No obstante, el peligro no se limita únicamente a estos aparatos. Existen otros dispositivos y hábitos cotidianos que, si no se manejan con precaución, también pueden desencadenar emergencias.
Electrodomésticos como estufas, hornos, freidoras de aire o calentadores son, sin duda, una de las principales fuentes de riesgo cuando presentan fallas o se utilizan de forma incorrecta. Conexiones defectuosas, sobrecargas eléctricas o el uso de extensiones en mal estado pueden generar chispas o sobrecalentamientos que, en cuestión de segundos, desencadenen un incendio.

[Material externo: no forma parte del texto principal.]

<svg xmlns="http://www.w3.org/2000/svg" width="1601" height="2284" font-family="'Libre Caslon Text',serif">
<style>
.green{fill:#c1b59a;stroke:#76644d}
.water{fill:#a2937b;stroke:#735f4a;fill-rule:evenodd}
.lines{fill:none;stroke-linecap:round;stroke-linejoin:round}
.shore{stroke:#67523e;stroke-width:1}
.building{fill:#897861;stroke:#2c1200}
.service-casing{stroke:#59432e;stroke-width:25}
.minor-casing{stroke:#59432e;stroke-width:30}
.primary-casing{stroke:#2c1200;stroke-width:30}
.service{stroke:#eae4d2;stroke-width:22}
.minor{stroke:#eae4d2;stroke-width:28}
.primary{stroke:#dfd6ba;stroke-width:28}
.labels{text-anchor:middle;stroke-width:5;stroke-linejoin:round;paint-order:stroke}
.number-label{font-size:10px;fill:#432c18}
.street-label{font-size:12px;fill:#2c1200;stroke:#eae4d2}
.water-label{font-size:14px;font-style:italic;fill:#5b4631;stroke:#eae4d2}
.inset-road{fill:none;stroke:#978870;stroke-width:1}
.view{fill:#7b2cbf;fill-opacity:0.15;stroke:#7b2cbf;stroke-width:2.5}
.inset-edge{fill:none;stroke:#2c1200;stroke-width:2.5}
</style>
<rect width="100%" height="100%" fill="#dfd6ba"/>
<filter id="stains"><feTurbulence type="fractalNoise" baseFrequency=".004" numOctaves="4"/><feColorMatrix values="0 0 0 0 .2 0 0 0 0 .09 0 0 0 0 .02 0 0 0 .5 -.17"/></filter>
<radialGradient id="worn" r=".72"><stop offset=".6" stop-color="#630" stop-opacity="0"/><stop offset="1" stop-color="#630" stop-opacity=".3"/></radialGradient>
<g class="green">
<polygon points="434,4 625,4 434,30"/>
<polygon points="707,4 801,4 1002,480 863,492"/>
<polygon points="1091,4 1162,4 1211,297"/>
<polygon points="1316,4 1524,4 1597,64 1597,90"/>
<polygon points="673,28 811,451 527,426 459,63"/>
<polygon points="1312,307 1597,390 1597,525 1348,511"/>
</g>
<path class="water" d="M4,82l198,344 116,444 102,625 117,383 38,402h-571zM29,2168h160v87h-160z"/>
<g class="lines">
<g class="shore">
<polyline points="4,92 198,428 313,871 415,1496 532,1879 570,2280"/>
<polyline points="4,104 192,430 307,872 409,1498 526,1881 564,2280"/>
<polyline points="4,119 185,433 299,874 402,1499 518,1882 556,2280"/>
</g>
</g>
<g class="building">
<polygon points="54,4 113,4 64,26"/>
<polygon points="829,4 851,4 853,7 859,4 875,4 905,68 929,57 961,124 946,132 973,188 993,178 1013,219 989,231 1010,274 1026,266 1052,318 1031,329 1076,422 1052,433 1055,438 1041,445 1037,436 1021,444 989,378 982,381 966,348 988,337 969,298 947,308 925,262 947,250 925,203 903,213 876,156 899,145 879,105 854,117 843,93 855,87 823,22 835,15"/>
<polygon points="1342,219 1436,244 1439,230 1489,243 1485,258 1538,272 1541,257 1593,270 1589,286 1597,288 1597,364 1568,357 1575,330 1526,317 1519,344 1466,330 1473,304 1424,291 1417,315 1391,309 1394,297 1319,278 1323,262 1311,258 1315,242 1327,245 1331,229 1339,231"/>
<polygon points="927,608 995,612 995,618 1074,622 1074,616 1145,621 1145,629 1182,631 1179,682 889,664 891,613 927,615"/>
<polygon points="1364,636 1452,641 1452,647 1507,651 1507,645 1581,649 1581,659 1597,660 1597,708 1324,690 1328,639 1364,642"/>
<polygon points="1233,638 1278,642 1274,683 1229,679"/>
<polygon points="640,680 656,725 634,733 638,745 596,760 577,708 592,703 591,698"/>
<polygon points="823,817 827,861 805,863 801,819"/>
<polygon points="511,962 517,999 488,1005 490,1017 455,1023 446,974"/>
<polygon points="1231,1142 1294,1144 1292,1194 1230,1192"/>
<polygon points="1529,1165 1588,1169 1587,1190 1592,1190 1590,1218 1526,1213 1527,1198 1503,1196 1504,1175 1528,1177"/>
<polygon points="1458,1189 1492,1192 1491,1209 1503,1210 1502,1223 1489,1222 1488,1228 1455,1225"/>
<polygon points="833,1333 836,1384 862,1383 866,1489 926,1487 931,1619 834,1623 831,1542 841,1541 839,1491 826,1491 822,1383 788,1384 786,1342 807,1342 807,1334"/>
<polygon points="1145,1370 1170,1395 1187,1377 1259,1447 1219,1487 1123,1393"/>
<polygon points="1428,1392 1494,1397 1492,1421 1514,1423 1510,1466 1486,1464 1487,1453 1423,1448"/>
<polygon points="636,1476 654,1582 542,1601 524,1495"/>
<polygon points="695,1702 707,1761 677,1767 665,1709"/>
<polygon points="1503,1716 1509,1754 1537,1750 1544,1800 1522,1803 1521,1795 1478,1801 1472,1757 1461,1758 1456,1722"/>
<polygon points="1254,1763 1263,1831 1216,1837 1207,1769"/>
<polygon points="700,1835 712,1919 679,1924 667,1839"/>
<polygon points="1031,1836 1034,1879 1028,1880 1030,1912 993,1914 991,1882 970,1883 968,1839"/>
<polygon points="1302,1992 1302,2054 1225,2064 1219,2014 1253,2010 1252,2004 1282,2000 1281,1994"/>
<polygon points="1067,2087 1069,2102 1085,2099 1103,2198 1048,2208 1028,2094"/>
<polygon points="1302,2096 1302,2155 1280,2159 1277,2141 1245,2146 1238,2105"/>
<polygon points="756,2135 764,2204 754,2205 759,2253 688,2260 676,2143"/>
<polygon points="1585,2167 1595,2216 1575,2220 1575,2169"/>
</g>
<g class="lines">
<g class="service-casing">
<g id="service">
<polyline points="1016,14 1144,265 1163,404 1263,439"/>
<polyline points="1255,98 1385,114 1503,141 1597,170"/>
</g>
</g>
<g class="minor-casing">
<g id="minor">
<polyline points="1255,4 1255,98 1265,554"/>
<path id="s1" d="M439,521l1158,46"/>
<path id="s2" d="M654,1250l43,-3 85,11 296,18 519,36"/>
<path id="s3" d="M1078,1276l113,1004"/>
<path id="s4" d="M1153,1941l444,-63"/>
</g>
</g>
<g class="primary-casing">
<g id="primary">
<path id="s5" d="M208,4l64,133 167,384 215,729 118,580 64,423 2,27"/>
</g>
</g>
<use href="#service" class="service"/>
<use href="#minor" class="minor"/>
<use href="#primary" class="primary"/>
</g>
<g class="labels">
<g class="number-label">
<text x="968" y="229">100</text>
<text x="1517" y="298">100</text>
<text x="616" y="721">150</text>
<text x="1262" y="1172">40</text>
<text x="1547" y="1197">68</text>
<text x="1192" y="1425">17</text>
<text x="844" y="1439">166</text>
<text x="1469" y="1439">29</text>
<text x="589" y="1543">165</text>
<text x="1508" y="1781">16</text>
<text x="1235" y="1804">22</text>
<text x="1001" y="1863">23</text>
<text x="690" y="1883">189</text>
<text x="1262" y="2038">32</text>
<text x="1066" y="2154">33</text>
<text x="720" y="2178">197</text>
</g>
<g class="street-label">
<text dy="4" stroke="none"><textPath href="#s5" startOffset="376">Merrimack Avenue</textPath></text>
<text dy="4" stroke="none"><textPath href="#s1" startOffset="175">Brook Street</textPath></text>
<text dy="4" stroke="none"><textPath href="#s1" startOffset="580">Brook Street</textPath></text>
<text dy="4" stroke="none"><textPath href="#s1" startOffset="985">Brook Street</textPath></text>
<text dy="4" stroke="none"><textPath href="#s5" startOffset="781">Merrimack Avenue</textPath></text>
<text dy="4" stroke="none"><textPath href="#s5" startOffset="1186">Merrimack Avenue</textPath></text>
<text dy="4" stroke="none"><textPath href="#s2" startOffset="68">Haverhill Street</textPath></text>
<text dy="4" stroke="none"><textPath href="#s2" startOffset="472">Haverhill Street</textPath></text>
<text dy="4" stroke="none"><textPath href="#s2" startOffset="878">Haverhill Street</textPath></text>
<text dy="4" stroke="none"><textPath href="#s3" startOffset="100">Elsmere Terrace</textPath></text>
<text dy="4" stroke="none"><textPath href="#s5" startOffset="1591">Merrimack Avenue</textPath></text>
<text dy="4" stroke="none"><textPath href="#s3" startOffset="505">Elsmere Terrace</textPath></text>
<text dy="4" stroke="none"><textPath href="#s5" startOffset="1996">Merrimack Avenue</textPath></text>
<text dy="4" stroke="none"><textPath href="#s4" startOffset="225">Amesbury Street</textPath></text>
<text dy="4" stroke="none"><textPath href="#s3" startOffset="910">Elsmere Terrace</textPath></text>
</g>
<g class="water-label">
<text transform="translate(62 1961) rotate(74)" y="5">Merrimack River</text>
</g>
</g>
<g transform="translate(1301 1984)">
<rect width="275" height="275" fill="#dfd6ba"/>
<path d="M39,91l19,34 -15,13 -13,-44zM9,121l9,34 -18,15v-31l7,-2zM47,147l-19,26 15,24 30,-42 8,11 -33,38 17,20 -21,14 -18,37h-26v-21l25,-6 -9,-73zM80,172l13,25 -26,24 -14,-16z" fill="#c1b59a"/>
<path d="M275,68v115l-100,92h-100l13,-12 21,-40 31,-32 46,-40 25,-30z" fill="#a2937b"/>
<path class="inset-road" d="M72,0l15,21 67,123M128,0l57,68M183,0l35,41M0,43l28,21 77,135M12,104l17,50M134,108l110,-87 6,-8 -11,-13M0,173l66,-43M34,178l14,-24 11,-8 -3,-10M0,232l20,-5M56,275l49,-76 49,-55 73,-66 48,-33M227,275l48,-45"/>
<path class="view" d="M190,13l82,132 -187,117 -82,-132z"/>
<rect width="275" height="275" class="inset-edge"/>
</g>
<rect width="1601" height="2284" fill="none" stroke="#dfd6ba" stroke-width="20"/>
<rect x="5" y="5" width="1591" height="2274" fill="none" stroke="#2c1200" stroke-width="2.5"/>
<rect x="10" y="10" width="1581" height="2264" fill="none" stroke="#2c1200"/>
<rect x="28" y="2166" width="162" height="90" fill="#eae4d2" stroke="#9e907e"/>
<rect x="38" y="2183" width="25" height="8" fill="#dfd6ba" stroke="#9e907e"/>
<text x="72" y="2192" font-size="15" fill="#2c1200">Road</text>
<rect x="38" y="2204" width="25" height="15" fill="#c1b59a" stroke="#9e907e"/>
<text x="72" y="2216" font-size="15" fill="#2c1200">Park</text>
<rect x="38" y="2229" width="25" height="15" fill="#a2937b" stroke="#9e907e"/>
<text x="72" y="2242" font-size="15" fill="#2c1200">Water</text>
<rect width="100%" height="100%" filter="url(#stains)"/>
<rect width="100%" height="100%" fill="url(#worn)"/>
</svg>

Sin embargo, otros dispositivos más pequeños y de uso diario también representan un peligro silencioso. Tal como explica Computer Hoy, los aparatos para el cuidado del cabello —como secadores, planchas y rizadores— tienen un alto consumo energético, ya que funcionan mediante resistencias que generan calor.
Esta característica hace que demanden una gran cantidad de electricidad en poco tiempo, lo que puede resultar riesgoso si se conectan a regletas o extensiones no diseñadas para soportar esa carga. El uso simultáneo de varios de estos dispositivos puede provocar sobrecalentamientos, fallas eléctricas e incluso cortocircuitos. Por ello, se recomienda conectarlos directamente a tomas de corriente seguras y utilizarlos con precaución.
El riesgo aumenta si se emplean varios de estos aparatos al mismo tiempo o si las regletas son de baja calidad. El exceso de corriente puede deteriorar los cables o derretir componentes internos, situaciones que representan una amenaza para la seguridad del hogar.
Para prevenir accidentes, los expertos aconsejan conectar estos electrodomésticos directamente a tomas de corriente fijas y en buen estado. También es fundamental evitar su uso cerca del agua, no dejarlos encendidos sin supervisión y revisar periódicamente el estado de cables y enchufes.
Aunque los dispositivos para el cuidado del cabello facilitan la rutina diaria, su uso indebido puede tener consecuencias graves. Adoptar hábitos responsables y conocer los peligros asociados es clave para garantizar la seguridad eléctrica en el hogar y prevenir incidentes evitables.